Exercise goal: List every line in the records below that contains the word "GLOVES", copying each one in full.

━━━ Data in this exercise

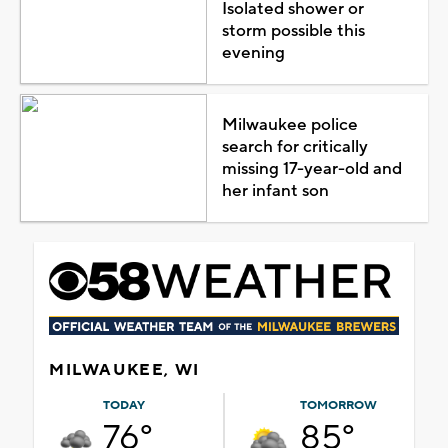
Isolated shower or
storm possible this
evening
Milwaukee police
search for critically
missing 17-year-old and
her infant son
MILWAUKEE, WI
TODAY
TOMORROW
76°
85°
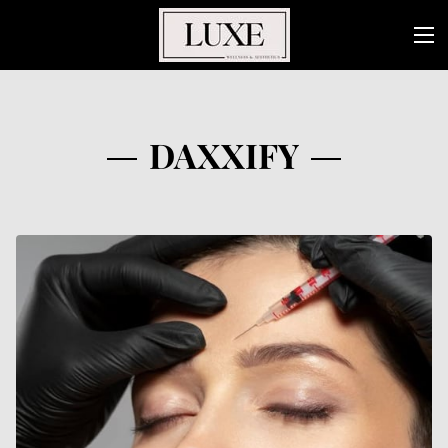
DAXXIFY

━━━━━━
━━━ Data in this exercise

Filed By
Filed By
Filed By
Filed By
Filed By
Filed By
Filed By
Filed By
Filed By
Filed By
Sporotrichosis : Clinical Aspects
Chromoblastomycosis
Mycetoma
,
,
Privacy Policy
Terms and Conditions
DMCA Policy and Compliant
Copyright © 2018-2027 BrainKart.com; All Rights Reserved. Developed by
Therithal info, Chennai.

━━━━━━
━━━ Data in this exercise

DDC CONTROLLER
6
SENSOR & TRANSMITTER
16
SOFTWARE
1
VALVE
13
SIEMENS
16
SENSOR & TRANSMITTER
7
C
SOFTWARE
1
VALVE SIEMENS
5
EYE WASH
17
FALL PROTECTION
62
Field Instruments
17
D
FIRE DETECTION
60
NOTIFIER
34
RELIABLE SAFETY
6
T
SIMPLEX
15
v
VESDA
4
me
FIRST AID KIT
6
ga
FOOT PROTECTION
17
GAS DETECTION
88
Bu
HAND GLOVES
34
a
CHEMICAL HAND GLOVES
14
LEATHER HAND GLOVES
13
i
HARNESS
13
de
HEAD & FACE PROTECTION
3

━━━━━━

Your solution:
HAND GLOVES
CHEMICAL HAND GLOVES
LEATHER HAND GLOVES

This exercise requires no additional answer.